## Data to examine
╭──

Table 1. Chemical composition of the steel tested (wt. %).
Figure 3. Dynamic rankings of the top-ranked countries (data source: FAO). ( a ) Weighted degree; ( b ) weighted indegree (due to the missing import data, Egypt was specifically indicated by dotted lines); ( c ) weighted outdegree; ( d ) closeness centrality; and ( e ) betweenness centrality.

╰──
╭──

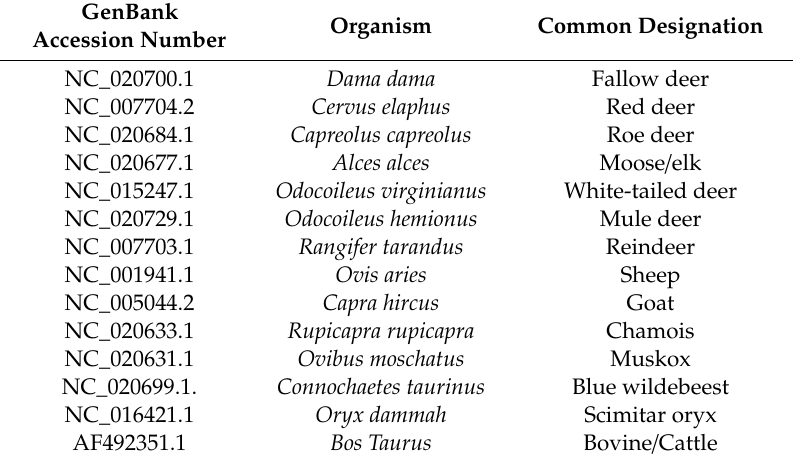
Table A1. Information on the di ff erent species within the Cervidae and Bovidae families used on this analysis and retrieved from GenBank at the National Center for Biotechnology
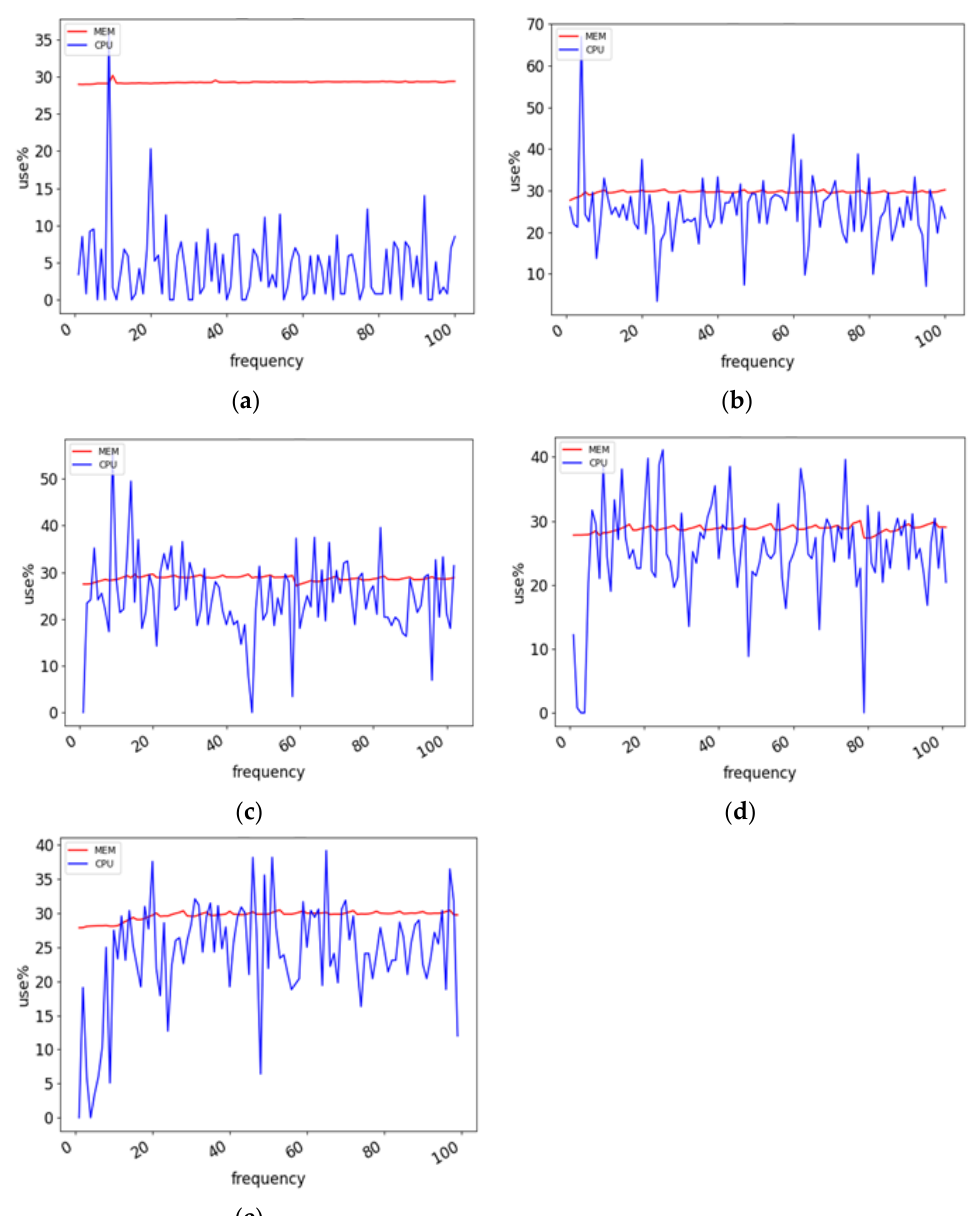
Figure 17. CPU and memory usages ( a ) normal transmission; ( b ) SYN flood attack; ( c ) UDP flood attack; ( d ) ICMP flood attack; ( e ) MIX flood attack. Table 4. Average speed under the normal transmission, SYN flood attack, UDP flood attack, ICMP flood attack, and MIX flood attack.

╰──

## Action item
Please give an exact copy of the entries above, from the line with "Table 1. Chemical" down to the line with "Figure 3. Dynamic", inclusive, and nothing else.

## Written answer
Table 1. Chemical composition of the steel tested (wt. %).
Figure 3. Dynamic rankings of the top-ranked countries (data source: FAO). ( a ) Weighted degree; ( b ) weighted indegree (due to the missing import data, Egypt was specifically indicated by dotted lines); ( c ) weighted outdegree; ( d ) closeness centrality; and ( e ) betweenness centrality.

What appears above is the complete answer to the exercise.